AB - Objectives. To correlate the extent and location of positive surgical margins after radical prostatectomy with disease progression. Methods. Data on 495 patients who underwent radical prostatectomy by one surgeon were analyzed. All radical prostatectomy specimens were sectioned entirely using 2 to 3-mm step sections by one pathologist. One hundred fifty-one patients (30.5%) had one or more positive surgical margins and were subjected to further detailed analysis. Recurrence was defined as a serum prostate- specific antigen (PSA) level of 0.2 ng/mL and rising on at least two postoperative measurements. Results. The mean follow-up was 25.3 months (range 3 to 73). The overall recurrence rate was 13.3%. Neoadjuvant hormonal treatment was given to 37 (25%) of those with a positive margin. Patients with positive surgical margins had a significantly higher incidence of recurrence compared with those with negative margins (27.8% versus 6.9%, P = 0.001). The recurrence rate for various locations was 29% apex/urethra, 30% posterior, 33% anterior, 36% lateral, 48% posterolateral, and 57% bladder neck. Time to recurrence was shorter in patients older than 70 years (P <0.055); with a preoperative PSA greater than 10 ng/mL (P <0.0001); with a biopsy Gleason score greater than 7 (P = 0.02); with a prostatectomy Gleason score greater than 7 (P <0.001); with seminal vesicle invasion (P = 0.0001); having more than 1 location of a positive margin (P = 0.002); or having a positive margin at the bladder neck (P = 0.0003) or the posterolateral surface of the prostate (P = 0.02) compared with other locations.

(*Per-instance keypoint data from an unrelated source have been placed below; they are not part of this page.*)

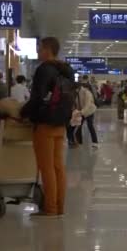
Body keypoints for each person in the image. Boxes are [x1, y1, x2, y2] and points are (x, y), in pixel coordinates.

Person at [20, 37, 73, 217]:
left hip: (44, 123)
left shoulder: (44, 70)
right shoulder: (66, 70)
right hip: (61, 123)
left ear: (48, 49)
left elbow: (37, 98)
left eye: (40, 48)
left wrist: (22, 112)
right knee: (58, 166)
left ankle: (50, 208)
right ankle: (60, 206)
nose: (38, 51)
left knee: (46, 166)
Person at [67, 82, 98, 149]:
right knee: (78, 126)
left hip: (89, 111)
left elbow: (88, 105)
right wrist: (75, 110)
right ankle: (79, 142)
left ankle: (95, 142)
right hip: (81, 111)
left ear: (78, 88)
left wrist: (81, 112)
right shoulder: (75, 93)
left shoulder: (87, 93)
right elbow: (76, 103)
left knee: (90, 125)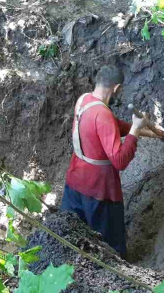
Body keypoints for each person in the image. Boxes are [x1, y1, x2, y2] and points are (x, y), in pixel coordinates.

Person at [61, 64, 149, 258]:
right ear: (116, 88)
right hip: (99, 191)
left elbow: (111, 125)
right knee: (111, 248)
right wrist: (135, 130)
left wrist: (143, 130)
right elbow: (120, 161)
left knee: (72, 239)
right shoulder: (103, 115)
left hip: (74, 184)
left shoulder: (84, 100)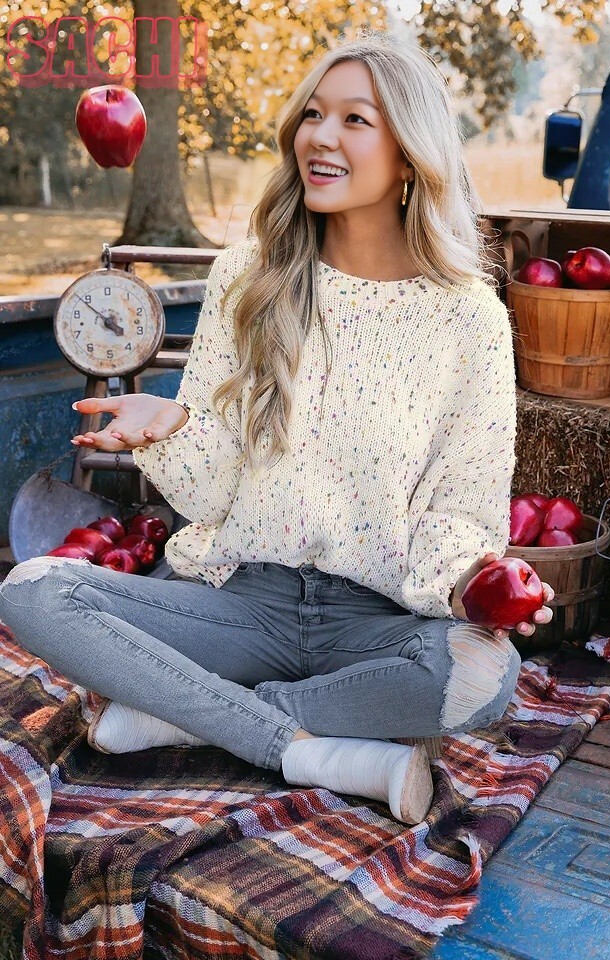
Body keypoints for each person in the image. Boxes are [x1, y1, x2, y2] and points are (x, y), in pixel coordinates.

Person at [0, 32, 554, 825]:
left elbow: (461, 506)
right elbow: (214, 493)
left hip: (378, 619)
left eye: (355, 120)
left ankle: (182, 714)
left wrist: (471, 584)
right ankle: (302, 747)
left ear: (410, 155)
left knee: (482, 676)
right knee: (34, 591)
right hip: (238, 602)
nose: (320, 137)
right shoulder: (248, 277)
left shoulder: (469, 319)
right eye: (313, 115)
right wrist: (172, 426)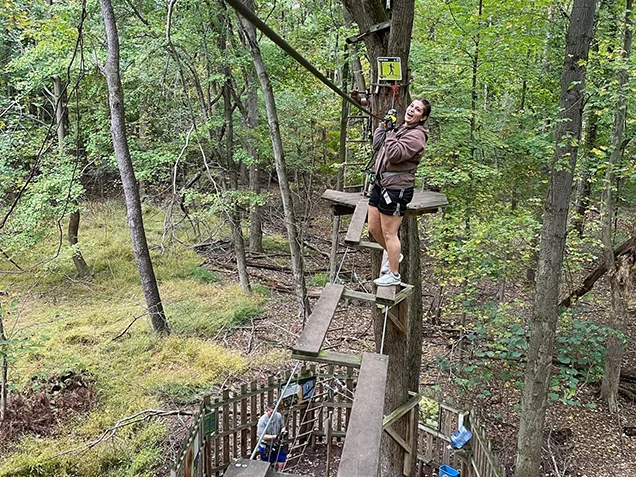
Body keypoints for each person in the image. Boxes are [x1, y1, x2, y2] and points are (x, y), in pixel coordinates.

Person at [368, 98, 431, 286]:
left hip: (397, 189)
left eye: (417, 109)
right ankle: (395, 253)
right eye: (412, 106)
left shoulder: (417, 136)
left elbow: (395, 154)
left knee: (390, 233)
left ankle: (394, 275)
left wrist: (390, 133)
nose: (412, 110)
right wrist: (383, 126)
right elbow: (378, 145)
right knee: (373, 227)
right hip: (381, 184)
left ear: (423, 117)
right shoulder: (402, 128)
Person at [257, 403, 287, 470]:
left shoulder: (278, 416)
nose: (273, 414)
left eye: (274, 412)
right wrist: (274, 436)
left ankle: (279, 472)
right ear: (266, 411)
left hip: (277, 443)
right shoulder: (262, 420)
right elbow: (262, 436)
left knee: (282, 460)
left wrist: (283, 432)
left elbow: (283, 426)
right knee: (267, 464)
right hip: (266, 445)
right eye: (271, 413)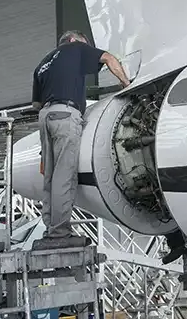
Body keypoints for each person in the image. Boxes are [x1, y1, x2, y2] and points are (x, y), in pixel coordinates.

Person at [32, 30, 131, 240]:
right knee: (63, 175)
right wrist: (127, 84)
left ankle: (50, 228)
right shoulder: (75, 48)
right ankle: (60, 232)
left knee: (49, 176)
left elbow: (36, 104)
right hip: (65, 115)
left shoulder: (42, 64)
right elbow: (108, 58)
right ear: (72, 40)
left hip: (44, 117)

Multivariate proportional hazards analyses indicated that age older than 70 (P = 0.005), a prostatectomy Gleason score of 7 (P = 0.015) or 8 to 10 (P = 0.003), and positive margin(s) at the bladder neck (P = 0.003) were independently associated with a shorter time to recurrence among patients with a positive margin. Conclusions. In our study, among patients with positive surgical margins, those with multiple positive margins, or a margin involving the bladder neck or the posterolateral surface of the specimen carried a higher risk of progression. A positive margin at the bladder neck appears to be the most significant adverse prognostic indicator. This information may help in decisions regarding additional therapy.